Overall, I think this leadership style is based upon building equity within the team in the project or task at hand, and trust amongst teammates and the leaders. This takes time, and is not always an easy path: sometimes the project itself is arduous or uninteresting, or sometimes team members just simply don’t get along due to personality clashes. I believe, and the leadership style seems to imply, that these circumstances can be overcome by building a constructive environment where the team can feel like their voices and concerns are heard, but that sometimes it takes hard work and time to achieve that environment.
While I felt that the “Democratic” leadership style fit my prior understanding of my own leadership style, I was a little disheartened with my results for two reasons.
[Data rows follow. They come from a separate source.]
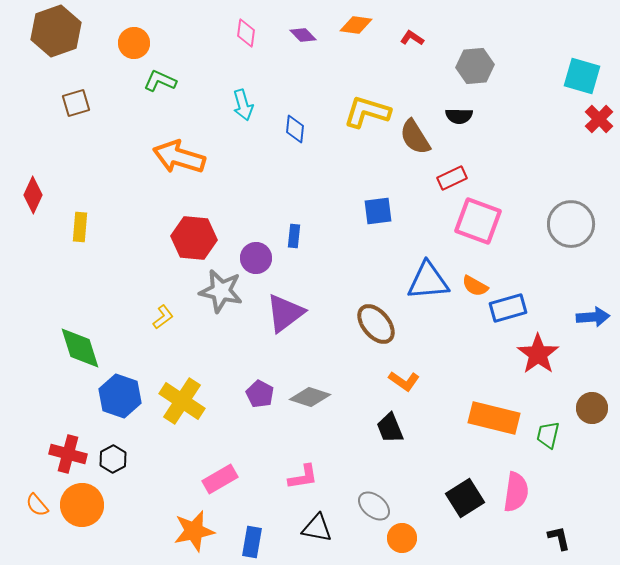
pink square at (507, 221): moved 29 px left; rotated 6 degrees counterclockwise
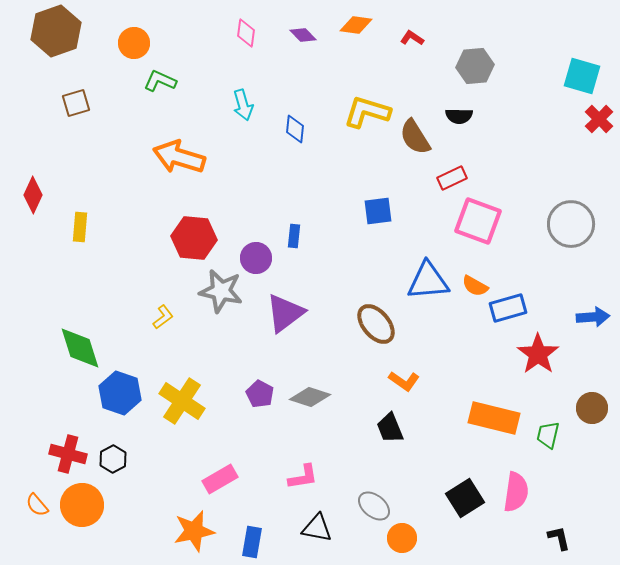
blue hexagon at (120, 396): moved 3 px up
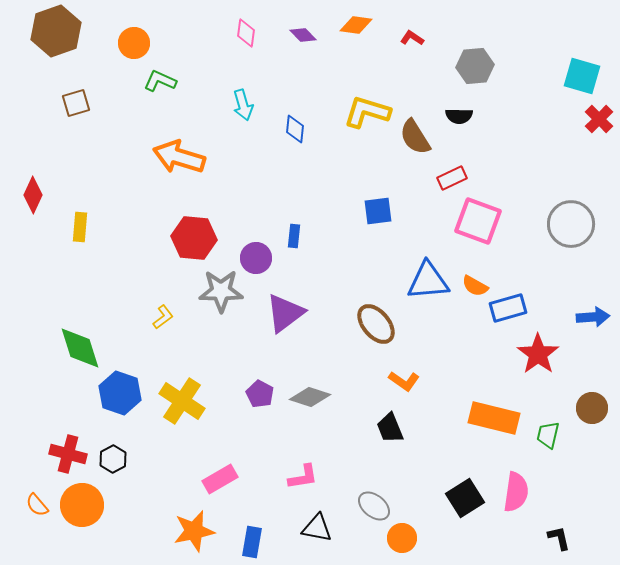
gray star at (221, 291): rotated 12 degrees counterclockwise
The first was that my second-highest leadership style was “Bureaucratic”, which describes a top-down, authoritarian regime full of micromanagement and compliance, with descriptions like “This leader stringently establishes and enforces rules” - “The leader’s decisions are absolute” - “This leader motivates by discipline and demands immediate compliance.” The only thing I can say is that “This leader” sounds terrible! This runs counter to the “Democratic” style ideals of leadership, where the leader is more of a facilitator and community builder. I do like having processes and rules, and believe that all should play by the rules, but I believe that having a ruleset for all to follow does not mean one has to rule with an iron fist.
The other reason I was disheartened was that I scored high on the “Affiliative” leadership style, which is partially described as being ineffective when “the leader has difficulty giving negative feedback.” In thinking about my leadership style and interactions as part of this task, I realized that I often shy away from being direct when discussing personal performance with teammates or my own managers at work. I believe this is because of three things: ) I understand my perspective, thoughts, and feelings are subjective and based in my own truth, not the objective truth 2) I I know that I myself am imperfect, so I cannot expect perfection from those around me 3) that I am an obliger, and I don’t like to upset people, and that by being direct it can feel more like a stick than a carrot. But, it seems that part of being a leader is being able to deliver bad news or negative feedback. Of course this isn’t a license to be mean or condemning, but to deliver constructive criticism free of sugar-coating.
It was very helpful, surprising even, to go through the Toastmasters leadership questionnaire and spend time critically thinking and evaluating my own leadership style, my ideal leader, and both the good and bad leaders I’ve observed in the past. It is much harder to do than to say, of course, but at least going forward I’m equipped with a better understanding of my own strengths and weaknesses, my own advantages and limits, and the situations in which I can comfortably lead in my preferred style.